■ **INSTRUCTIONS FOR THE TASK**
Make an exact copy of every entry, leaving the pictures out.

■ **MATERIAL FOR THE TASK**
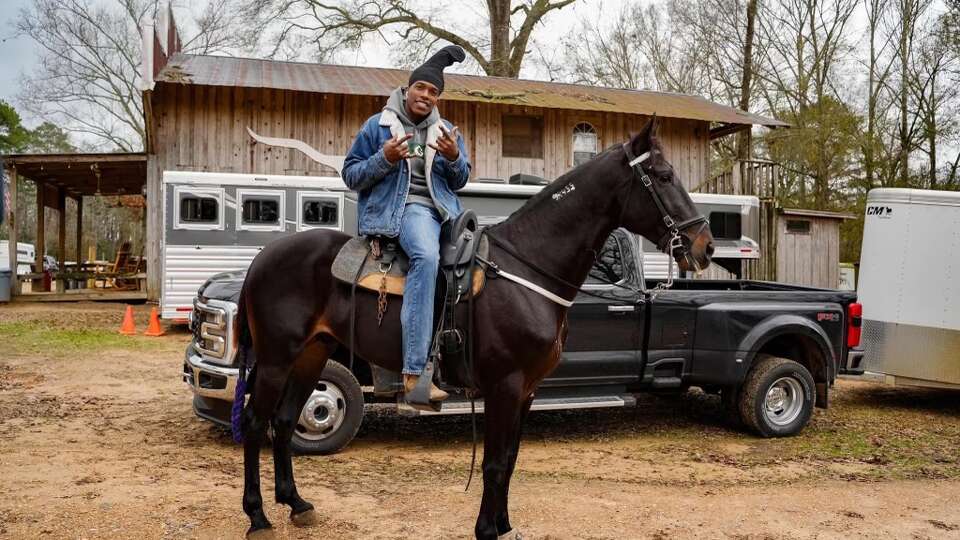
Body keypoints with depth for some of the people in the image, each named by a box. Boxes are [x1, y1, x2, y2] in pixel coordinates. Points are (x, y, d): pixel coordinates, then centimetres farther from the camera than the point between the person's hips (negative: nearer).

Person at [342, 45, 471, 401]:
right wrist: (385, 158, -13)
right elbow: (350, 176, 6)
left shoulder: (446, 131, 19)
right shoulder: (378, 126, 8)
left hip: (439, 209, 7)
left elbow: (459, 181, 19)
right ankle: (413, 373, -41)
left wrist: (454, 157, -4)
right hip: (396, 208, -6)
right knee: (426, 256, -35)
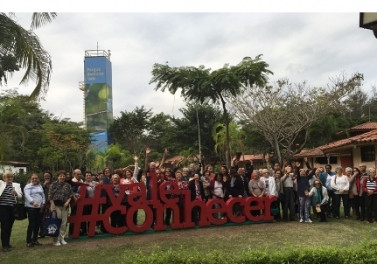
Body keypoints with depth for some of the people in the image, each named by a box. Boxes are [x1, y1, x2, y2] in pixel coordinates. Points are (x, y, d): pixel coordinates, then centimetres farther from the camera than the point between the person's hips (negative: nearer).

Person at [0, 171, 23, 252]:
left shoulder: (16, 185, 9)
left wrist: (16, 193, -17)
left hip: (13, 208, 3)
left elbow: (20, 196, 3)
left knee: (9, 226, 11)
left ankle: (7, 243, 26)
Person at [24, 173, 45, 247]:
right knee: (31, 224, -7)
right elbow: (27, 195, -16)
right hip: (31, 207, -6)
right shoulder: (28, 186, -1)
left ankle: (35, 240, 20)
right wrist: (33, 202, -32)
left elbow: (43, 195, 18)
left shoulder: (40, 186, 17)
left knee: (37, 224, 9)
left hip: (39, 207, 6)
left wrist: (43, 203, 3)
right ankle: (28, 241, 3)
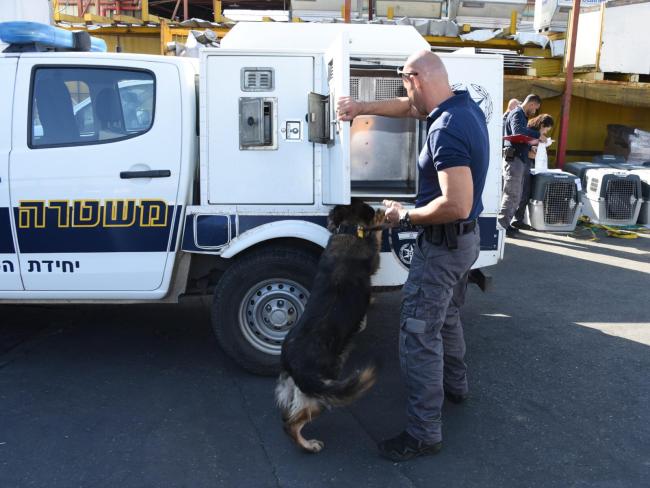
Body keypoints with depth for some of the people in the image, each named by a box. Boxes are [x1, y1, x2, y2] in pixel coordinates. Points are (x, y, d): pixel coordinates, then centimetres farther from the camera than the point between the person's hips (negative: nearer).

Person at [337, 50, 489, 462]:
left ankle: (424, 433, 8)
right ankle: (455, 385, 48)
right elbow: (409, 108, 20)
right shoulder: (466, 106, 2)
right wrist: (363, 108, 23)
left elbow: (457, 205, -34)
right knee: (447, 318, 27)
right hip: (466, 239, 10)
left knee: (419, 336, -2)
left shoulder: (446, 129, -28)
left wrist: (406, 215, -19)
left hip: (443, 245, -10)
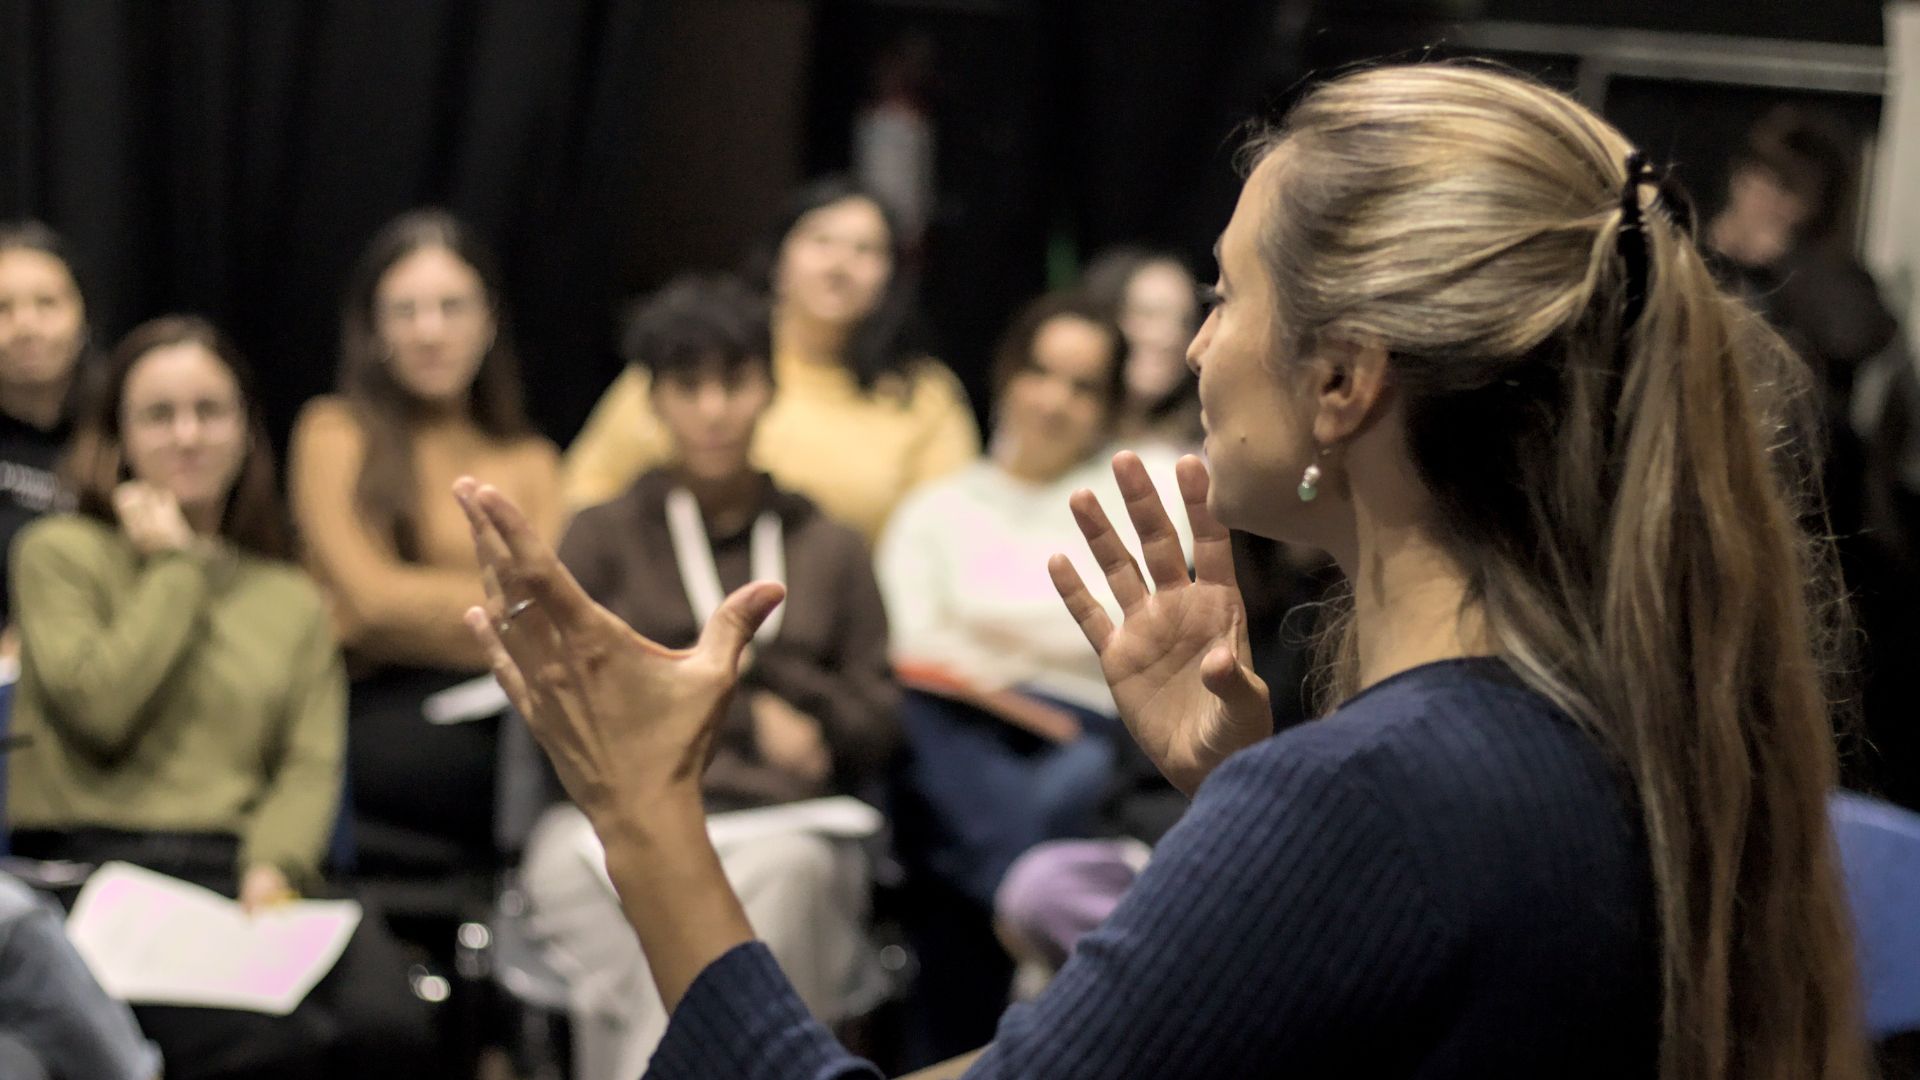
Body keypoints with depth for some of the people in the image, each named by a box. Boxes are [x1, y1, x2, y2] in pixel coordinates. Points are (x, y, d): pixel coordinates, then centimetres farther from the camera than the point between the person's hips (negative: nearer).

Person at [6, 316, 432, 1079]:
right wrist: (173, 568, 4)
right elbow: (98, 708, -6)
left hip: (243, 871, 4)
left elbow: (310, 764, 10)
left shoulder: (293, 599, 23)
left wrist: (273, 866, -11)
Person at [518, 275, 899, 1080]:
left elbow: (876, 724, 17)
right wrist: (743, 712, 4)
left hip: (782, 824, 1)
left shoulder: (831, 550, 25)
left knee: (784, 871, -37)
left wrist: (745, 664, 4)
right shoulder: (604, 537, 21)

■ **ANSWER BOX**
Body keypoints with depth for some of the people in the image, each named by a box. Boxes are [x1, y1, x2, y2] in pixel coordinates. Points are (x, y, d): pixel coordinates, then centimetres farther from the camera than the point between the person's hips (negative: nearer).

Person at [342, 45, 471, 401]:
right wrist: (385, 158, -13)
right elbow: (350, 176, 6)
left shoulder: (446, 131, 19)
right shoulder: (378, 126, 8)
left hip: (439, 209, 7)
left elbow: (459, 181, 19)
right ankle: (413, 373, -41)
left wrist: (454, 157, -4)
right hip: (396, 208, -6)
right knee: (426, 256, -35)
Body keypoints with depth for some of the people in the image, each named by a box. Boxes are [x1, y1, x2, y2] in pixel coordinates. Points are (x, y, d): pixel coordinates, then centimetres farther from the camera than the point between the person's hips (negative: nearer).

Person at [0, 171, 23, 252]:
left shoulder: (16, 185, 9)
left wrist: (16, 193, -17)
left hip: (13, 208, 3)
left elbow: (20, 196, 3)
left knee: (9, 226, 11)
left ankle: (7, 243, 26)
Person at [24, 173, 45, 247]:
right knee: (31, 224, -7)
right elbow: (27, 195, -16)
right hip: (31, 207, -6)
right shoulder: (28, 186, -1)
left ankle: (35, 240, 20)
right wrist: (33, 202, -32)
left elbow: (43, 195, 18)
left shoulder: (40, 186, 17)
left knee: (37, 224, 9)
left hip: (39, 207, 6)
left wrist: (43, 203, 3)
right ankle: (28, 241, 3)
Body keypoints with depth for some of the people in the image, each named by a box. Boxes are [x1, y1, x2, y2] in pixel coordinates. Points are (x, y, d): pixel coordinates, then centimetres farther from the camera than the point between the person's hips (negative: nearer).

Person at [337, 50, 489, 462]:
left ankle: (424, 433, 8)
right ankle: (455, 385, 48)
right elbow: (409, 108, 20)
right shoulder: (466, 106, 2)
right wrist: (363, 108, 23)
left elbow: (457, 205, -34)
right knee: (447, 318, 27)
right hip: (466, 239, 10)
left knee: (419, 336, -2)
left shoulder: (446, 129, -28)
left wrist: (406, 215, -19)
left hip: (443, 245, -10)
Body keypoints with depth for some of the people in the image, each named by a box. Boxes are [x1, y1, x2, y2] in pixel coordinates. Points are (x, y, d): pixel coordinates, then centimetres farther from the camera than the point between the person's hips (negative: nearer).

Person at [6, 316, 432, 1079]:
right wrist: (173, 568, 4)
right elbow: (98, 708, -6)
left hip: (243, 871, 4)
left elbow: (310, 764, 10)
left shoulder: (293, 599, 23)
left wrist: (273, 866, -11)
Person at [518, 275, 899, 1080]:
left elbow: (876, 724, 17)
right wrist: (743, 712, 4)
left hip: (782, 824, 1)
left shoulder: (831, 550, 25)
left knee: (784, 871, -37)
left wrist: (745, 664, 4)
right shoulder: (604, 537, 21)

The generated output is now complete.